- _PROBLEM STATEMENT_:
Write out again, exactly, the lines below starting at the one with "ring mcp: (809, 759)" and ending at the one with "ring dip: (967, 880)".

-- DATA FOR PROCESSING follows --

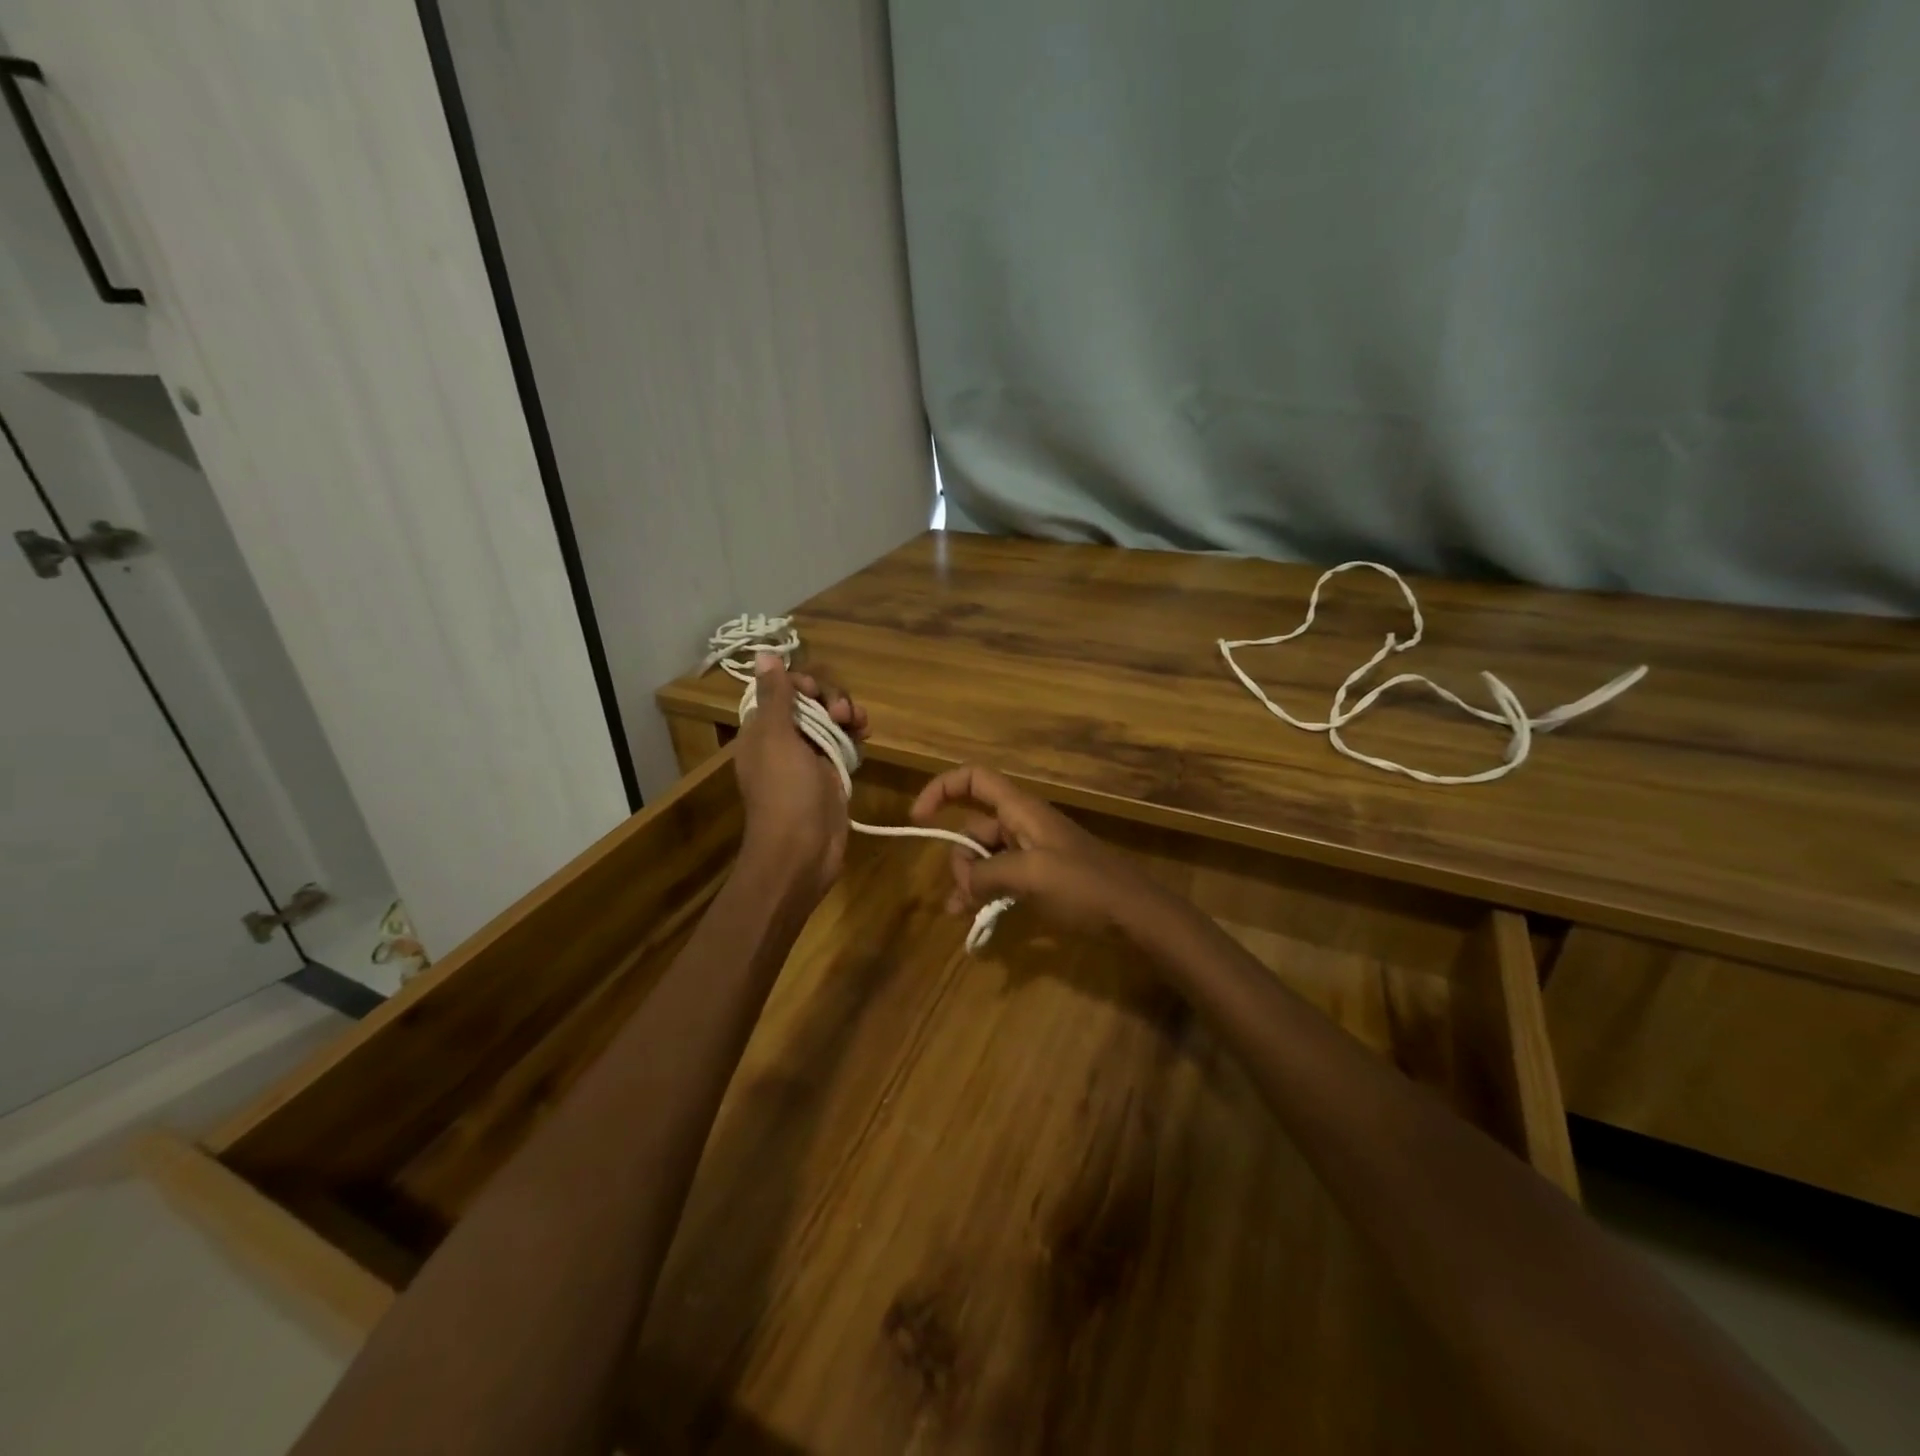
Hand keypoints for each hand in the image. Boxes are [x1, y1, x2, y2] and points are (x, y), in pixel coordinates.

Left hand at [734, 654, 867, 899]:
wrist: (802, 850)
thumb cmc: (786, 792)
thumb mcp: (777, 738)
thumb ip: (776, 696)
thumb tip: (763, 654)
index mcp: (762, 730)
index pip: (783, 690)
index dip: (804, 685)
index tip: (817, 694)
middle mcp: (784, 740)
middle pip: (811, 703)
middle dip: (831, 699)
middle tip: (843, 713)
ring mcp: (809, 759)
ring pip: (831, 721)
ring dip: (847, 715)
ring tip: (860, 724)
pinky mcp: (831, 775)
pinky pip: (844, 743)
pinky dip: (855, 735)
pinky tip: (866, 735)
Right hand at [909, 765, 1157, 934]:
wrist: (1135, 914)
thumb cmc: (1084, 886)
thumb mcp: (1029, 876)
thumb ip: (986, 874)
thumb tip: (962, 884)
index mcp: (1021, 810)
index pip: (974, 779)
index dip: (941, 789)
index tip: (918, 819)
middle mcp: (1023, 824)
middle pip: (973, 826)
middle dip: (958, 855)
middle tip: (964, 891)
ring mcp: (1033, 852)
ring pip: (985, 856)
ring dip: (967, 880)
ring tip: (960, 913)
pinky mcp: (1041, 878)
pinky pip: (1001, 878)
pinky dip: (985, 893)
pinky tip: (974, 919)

-- DATA FOR PROCESSING concluded --
-- DATA FOR PROCESSING follows --

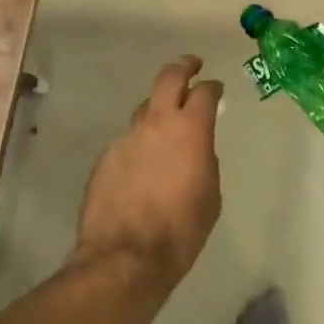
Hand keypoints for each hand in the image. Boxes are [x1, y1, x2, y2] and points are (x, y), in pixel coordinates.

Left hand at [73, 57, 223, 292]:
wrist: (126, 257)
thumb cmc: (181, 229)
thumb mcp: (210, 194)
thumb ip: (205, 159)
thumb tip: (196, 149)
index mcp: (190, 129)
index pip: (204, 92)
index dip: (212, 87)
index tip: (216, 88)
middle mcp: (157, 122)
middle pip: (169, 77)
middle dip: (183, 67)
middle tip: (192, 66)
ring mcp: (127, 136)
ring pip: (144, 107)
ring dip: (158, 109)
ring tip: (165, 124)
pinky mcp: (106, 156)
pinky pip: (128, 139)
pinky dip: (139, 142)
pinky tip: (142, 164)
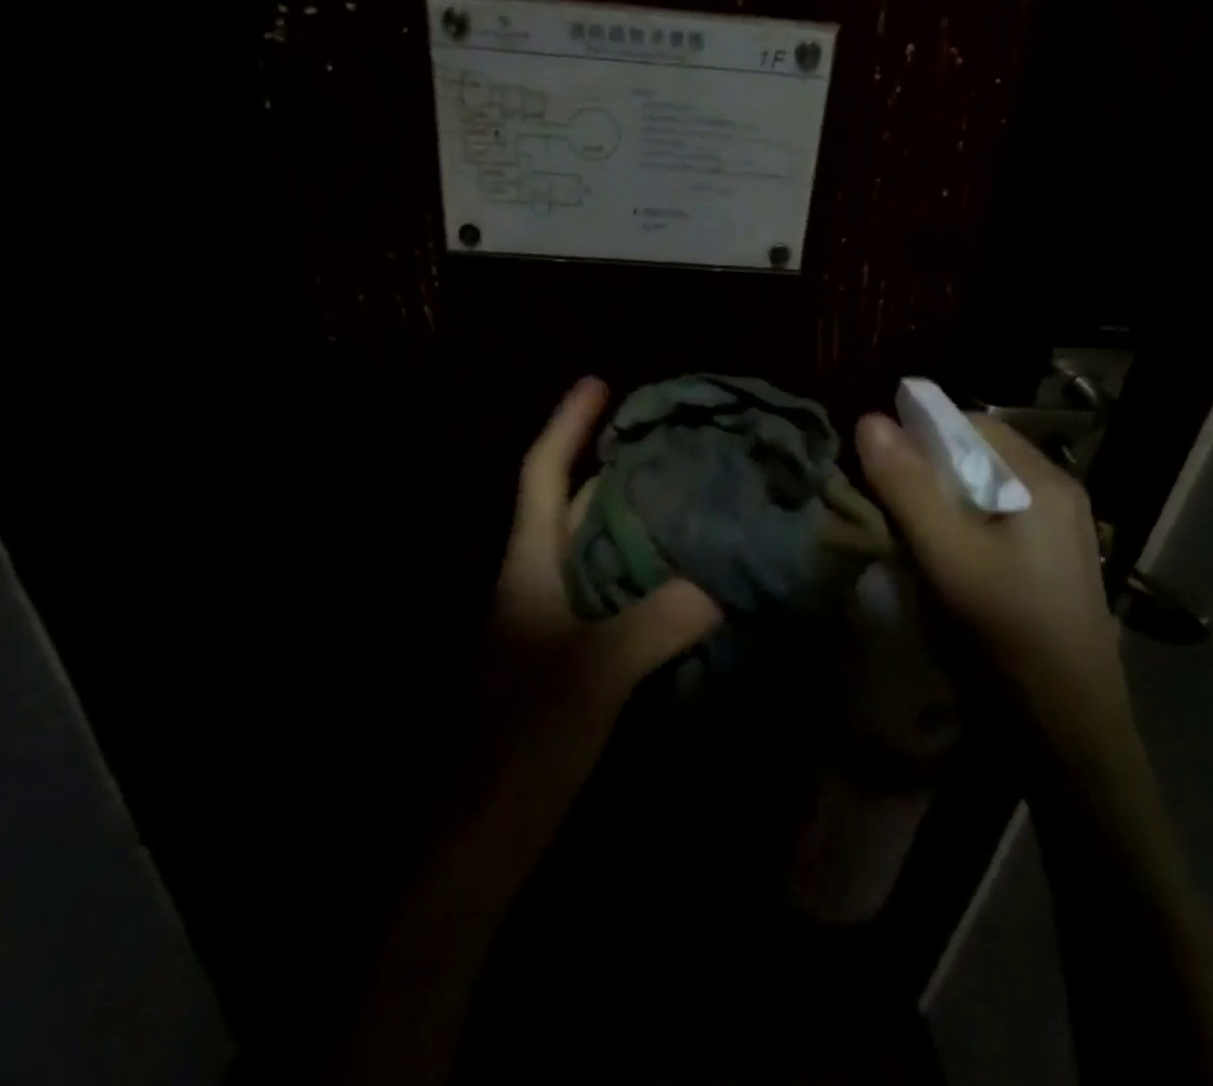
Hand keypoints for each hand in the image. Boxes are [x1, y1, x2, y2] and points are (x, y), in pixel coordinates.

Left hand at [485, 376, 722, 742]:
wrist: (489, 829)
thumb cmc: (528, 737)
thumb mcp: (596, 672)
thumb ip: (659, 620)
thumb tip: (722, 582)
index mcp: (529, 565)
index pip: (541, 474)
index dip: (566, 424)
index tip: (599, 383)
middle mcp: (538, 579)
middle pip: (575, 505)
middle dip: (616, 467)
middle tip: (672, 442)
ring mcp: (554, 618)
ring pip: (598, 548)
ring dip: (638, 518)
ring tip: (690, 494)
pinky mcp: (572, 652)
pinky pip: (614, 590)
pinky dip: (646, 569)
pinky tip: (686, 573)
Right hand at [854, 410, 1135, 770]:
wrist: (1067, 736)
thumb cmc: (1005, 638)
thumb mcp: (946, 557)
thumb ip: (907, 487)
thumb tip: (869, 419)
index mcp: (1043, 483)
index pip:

-- DATA FOR PROCESSING concluded --

- _SOLVED PROBLEM_:
ring mcp: (809, 759)
ring pip: (831, 721)
ring dip: (847, 715)
ring tip: (860, 724)
pinky mcp: (831, 775)
pinky pip: (844, 743)
pinky dip: (855, 735)
pinky tip: (866, 735)
Right hand at [909, 765, 1157, 934]:
wrist: (1135, 914)
thumb cmc: (1084, 886)
thumb mcp: (1029, 876)
thumb ip: (986, 874)
thumb tip: (962, 884)
index mcp: (1021, 810)
index pip: (974, 779)
index dip: (941, 789)
index tip: (918, 819)
middle mcp: (1023, 824)
middle pip: (973, 826)
middle dip: (958, 855)
middle tip: (964, 891)
ring mcp: (1033, 852)
ring pip: (985, 856)
ring dip: (967, 880)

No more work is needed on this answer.